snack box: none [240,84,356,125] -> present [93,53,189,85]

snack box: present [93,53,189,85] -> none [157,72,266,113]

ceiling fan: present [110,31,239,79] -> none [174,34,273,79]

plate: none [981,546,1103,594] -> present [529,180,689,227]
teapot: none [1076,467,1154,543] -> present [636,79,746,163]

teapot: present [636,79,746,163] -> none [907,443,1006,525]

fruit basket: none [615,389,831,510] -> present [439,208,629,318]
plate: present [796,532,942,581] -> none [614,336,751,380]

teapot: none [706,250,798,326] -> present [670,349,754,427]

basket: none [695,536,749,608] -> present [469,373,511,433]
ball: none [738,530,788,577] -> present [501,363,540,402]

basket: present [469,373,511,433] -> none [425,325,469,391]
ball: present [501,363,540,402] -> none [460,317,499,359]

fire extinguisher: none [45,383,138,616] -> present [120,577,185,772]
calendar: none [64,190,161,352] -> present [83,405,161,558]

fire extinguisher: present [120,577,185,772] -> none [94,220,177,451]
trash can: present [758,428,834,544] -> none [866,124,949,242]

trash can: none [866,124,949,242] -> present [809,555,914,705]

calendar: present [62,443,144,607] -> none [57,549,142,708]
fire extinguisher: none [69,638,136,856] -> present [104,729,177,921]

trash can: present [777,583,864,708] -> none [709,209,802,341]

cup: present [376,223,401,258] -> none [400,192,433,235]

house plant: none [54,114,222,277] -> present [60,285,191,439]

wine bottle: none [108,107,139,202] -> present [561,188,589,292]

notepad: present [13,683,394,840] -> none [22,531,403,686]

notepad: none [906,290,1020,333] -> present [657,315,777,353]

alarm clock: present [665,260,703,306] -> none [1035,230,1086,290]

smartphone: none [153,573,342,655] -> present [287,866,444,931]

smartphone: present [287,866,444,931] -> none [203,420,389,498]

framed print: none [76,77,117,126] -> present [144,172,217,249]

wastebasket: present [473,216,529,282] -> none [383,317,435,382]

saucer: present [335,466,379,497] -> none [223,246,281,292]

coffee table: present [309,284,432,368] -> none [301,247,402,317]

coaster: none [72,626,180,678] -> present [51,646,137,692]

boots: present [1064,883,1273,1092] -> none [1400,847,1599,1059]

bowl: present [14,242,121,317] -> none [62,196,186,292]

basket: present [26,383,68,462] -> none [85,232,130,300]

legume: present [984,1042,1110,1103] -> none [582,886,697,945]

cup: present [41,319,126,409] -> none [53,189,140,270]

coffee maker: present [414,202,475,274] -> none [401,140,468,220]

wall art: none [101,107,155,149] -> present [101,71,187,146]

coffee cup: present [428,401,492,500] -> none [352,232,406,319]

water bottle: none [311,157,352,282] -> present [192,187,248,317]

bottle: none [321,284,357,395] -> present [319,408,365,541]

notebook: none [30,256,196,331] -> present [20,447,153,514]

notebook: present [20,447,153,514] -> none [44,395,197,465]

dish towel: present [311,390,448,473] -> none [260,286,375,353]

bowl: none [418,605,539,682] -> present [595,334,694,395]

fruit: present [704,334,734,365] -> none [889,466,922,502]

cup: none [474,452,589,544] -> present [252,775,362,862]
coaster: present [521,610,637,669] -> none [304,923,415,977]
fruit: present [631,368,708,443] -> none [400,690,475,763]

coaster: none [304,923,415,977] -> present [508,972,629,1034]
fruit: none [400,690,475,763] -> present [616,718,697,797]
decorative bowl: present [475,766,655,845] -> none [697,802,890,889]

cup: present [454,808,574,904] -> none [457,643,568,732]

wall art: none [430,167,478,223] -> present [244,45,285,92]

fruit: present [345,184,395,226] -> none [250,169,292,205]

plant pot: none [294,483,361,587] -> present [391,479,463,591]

━━━━━━━━━━━━━━━━━━━━━━━━━━━━━━

> **Work to complete**:
Where the material contains a line with "coaster", return that line.

> **Answer box**:
coaster: none [72,626,180,678] -> present [51,646,137,692]
coaster: present [521,610,637,669] -> none [304,923,415,977]
coaster: none [304,923,415,977] -> present [508,972,629,1034]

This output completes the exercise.